Abstract
We describe a method for predicting disease progression in amyotrophic lateral sclerosis (ALS) patients. The method was developed as a submission to the DREAM Phil Bowen ALS Prediction Prize4Life Challenge of summer 2012. Based on repeated patient examinations over a three- month period, we used a random forest algorithm to predict future disease progression. The procedure was set up and internally evaluated using data from 1197 ALS patients. External validation by an expert jury was based on undisclosed information of an additional 625 patients; all patient data were obtained from the PRO-ACT database.

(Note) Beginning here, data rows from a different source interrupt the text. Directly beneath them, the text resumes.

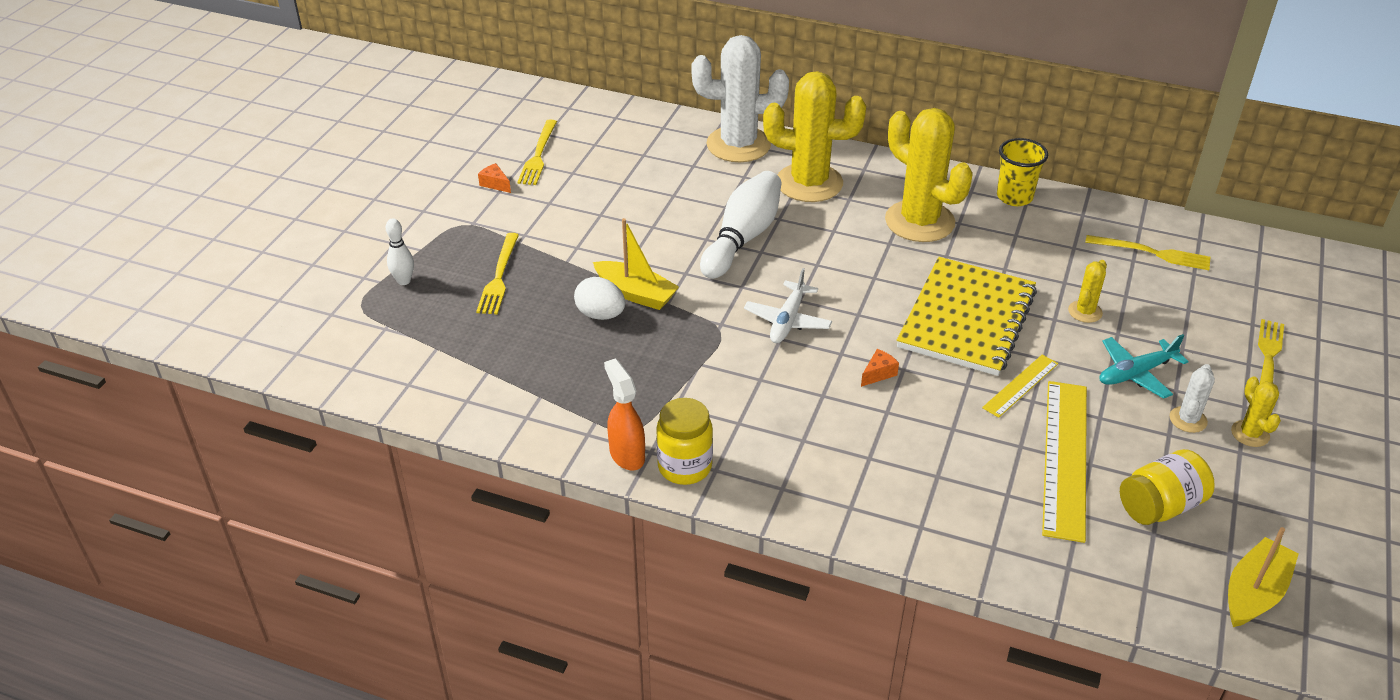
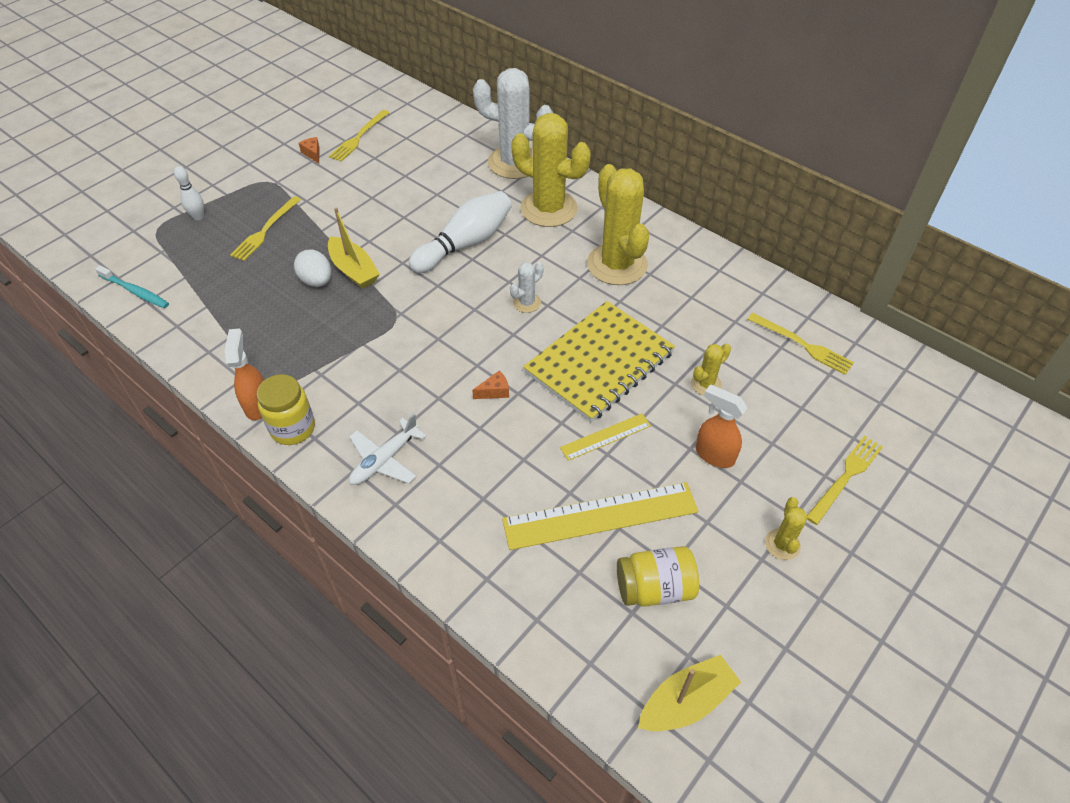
camera: 20 degrees right, 10 degrees up
(386, 377) = (135, 291): none -> turquoise toothbrush
(787, 321) = (453, 325): white plane -> white plane (384, 460)
(1014, 197) = (712, 262): yellow cup -> none
(1065, 458) = (600, 515): yellow ruler -> yellow ruler turned 45 degrees clockwise
(1135, 373) = (714, 455): turquoise plane -> orange spray bottle
(1188, 420) = (733, 513): white cactus -> white cactus (527, 303)

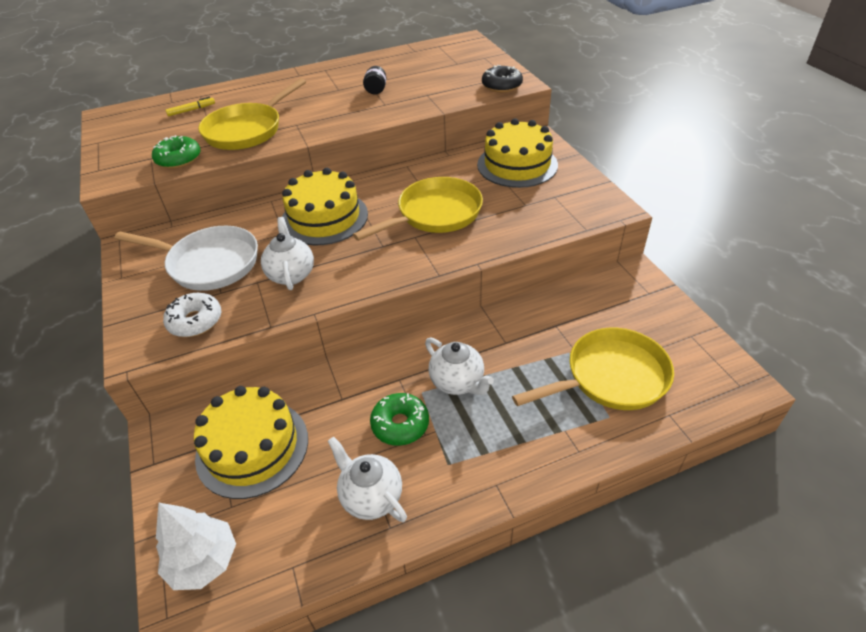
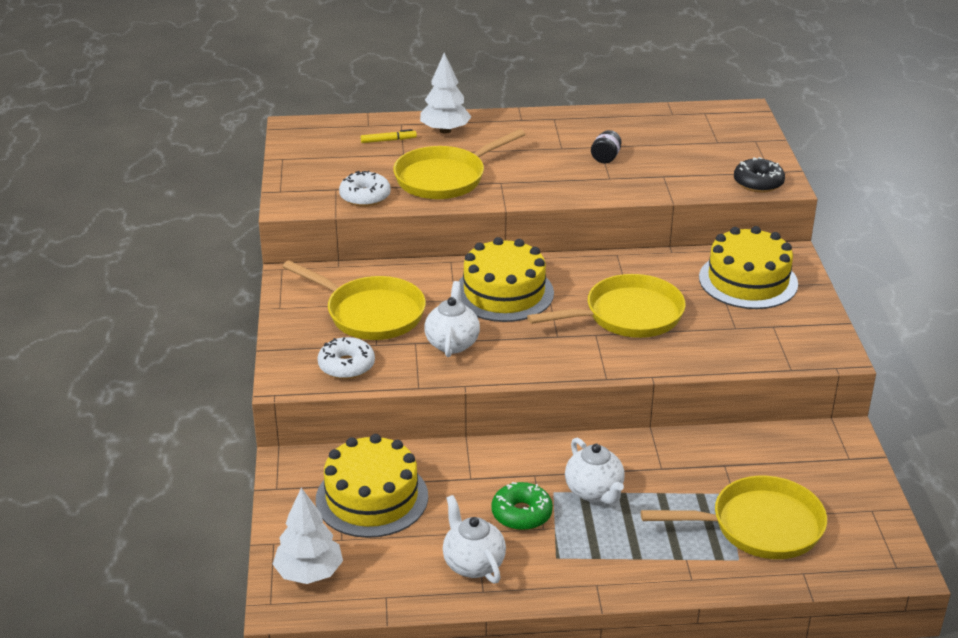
camera: 15 degrees right, 10 degrees down
(179, 159) = (365, 197): green donut -> white donut
(209, 263) = (370, 313): white pan -> yellow pan
(238, 94) = (445, 130): none -> white tree

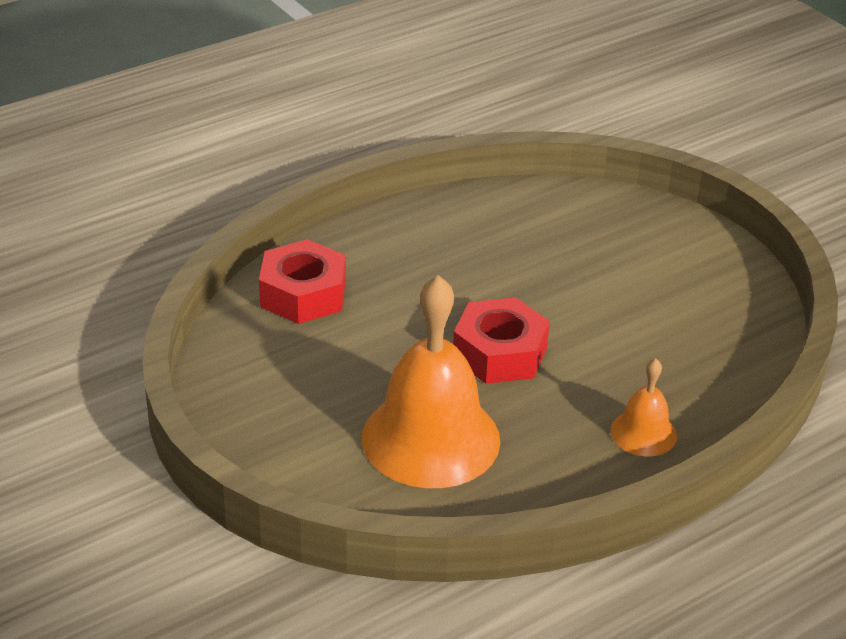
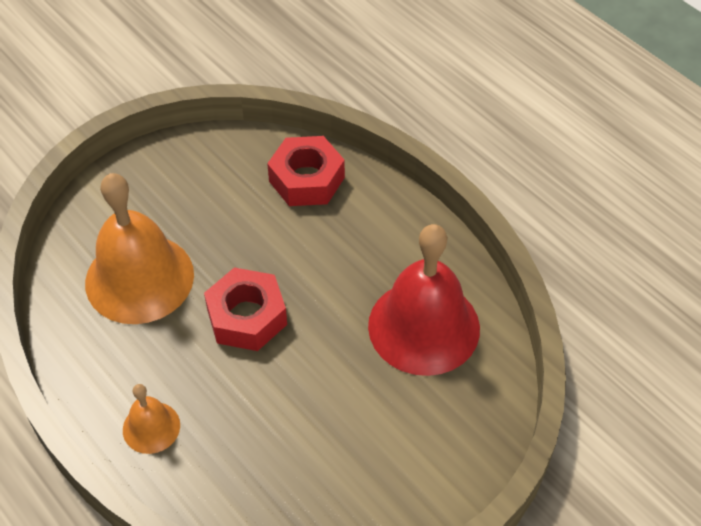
camera: 85 degrees right, 15 degrees up
(525, 233) = (424, 326): none -> red bell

In terms of prediction accuracy, the approach described here ranked third best. Our interpretation of the prediction model confirmed previous reports suggesting that past disease progression is a strong predictor of future disease progression measured on the ALS functional rating scale (ALSFRS). We also found that larger variability in initial ALSFRS scores is linked to faster future disease progression. The results reported here furthermore suggested that approaches taking the multidimensionality of the ALSFRS into account promise some potential for improved ALS disease prediction.
Acknowledgements
Neta Zach of Prize4Life constantly answered our questions on the PRO-ACT database during the challenge and later during manuscript preparation and we would like to thank her for her invaluable support. Karen A. Brune helped us to improve the language. We thank two anonymous referees for their helpful comments on the initial manuscript.
Declaration of interest: TH was awarded the third prize of $10000 for his contribution to the challenge. Both authors have no further financial interests in the results reported here. The authors alone are responsible for the content and writing of the paper.